Wasinger-Konrad, 23, told authorities she didn't know she was pregnant


Camille Wasinger-Konrad sat on her back deck for 10 minutes before tossing her newborn baby over a 9-foot-tall fence into her neighbor's backyard, Douglas County detective Adam Moorman said at a March 20 preliminary court hearing.

Wasinger-Konrad, 23, was arrested Jan. 2 after Douglas Regional Dispatch received reports of what a neighbor believed to be a lifeless infant left in her backyard, located in the 500 block of Longfellow Lane in Highlands Ranch, at 9:45 p.m. The neighbor was walking to her hot tub when she noticed the baby.
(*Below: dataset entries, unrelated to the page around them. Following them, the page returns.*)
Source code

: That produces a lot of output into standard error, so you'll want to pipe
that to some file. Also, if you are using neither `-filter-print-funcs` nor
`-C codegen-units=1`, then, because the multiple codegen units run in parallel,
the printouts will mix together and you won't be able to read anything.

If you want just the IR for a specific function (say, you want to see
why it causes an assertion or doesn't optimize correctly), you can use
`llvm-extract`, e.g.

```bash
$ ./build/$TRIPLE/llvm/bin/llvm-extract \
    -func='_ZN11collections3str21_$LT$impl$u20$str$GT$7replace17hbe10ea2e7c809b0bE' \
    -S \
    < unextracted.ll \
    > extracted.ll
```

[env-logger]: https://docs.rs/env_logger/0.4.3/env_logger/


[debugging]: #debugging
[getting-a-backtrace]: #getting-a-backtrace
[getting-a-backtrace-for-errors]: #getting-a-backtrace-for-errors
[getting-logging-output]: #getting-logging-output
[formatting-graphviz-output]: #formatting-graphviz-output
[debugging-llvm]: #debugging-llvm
She carried the child inside and called 911, according to Moorman, who was called as a witness at the latest court hearing.

“She noticed her dog looking and sniffing at something on her deck,” said Moorman, the lead detective in the investigation. “She didn't know if it was real or not, the lighting was bad, so she picked it up and brought it inside her house.”

Wearing a red jumpsuit, reading glasses and a shackle on one wrist, Wasinger-Konrad sat at a table next to her public defenders, Matt Mulch and Daniel Cunny. A handful of family members were in the courtroom for the preliminary hearing in Castle Rock.

Wasinger-Konrad is charged with two counts of murder in the first degree and tampering with physical evidence. She has been denied bond. The cause and manner of the infant's death is still being determined by the Douglas County Coroner's Office.

Wasinger-Konrad had been renting a room in a family's Highlands Ranch home for about four months, according to details released at the hearing. She worked at King Soopers on Highlands Ranch Parkway and Wildcat Reserve Parkway.

The night of Jan. 2, after responding to the neighbor's home, deputies noticed a bloody shower curtain in a trashcan out front of Wasinger-Konrad's residence. The family said earlier that morning they had seen blood on a blanket in their backyard and in Wasinger-Konrad's bathroom. Wasinger-Konrad told them she was vomiting blood from a medication she had been taking, according to Moorman.

Moorman approached Wasinger-Konrad in her bedroom. She claimed she didn't know why the detective was there. Moorman then mentioned comparing the DNA of the dead baby to the blood found in Wasinger-Konrad's bathroom.

“Her reply was, after pausing for a second, she said, `Well, the thing is, I don't want to get in trouble,' ” Moorman said.

Wasinger-Konrad said she had no idea she was pregnant and woke up with stomach pains that morning, Moorman said. But, according to another detective on the case, a coworker said Wasinger-Konrad wanted to change shifts at the grocery store because she was pregnant and couldn't lift packages, Moorman said.

Detectives didn't ask Wasinger-Konrad's supervisors at work if she ever confirmed she was pregnant. Her family and boyfriend at the time refused to talk to law enforcement.

After she had the baby, Wasinger-Konrad covered its mouth and nose so it wouldn't cry, Moorman said. Everyone in the house was still asleep.

“She said the baby was still crying when she got outside,” Moorman said. “She sat on the back deck for 10 minutes trying to think of what to do.”

She told Moorman she “just got rid of it.” When he asked what she meant, she said she threw the baby over the fence, according to Moorman.

Wasinger-Konrad's arraignment, when she will be formally charged, is scheduled for 10 a.m. May 22 at the Douglas County Courthouse, 4000 Justice Way.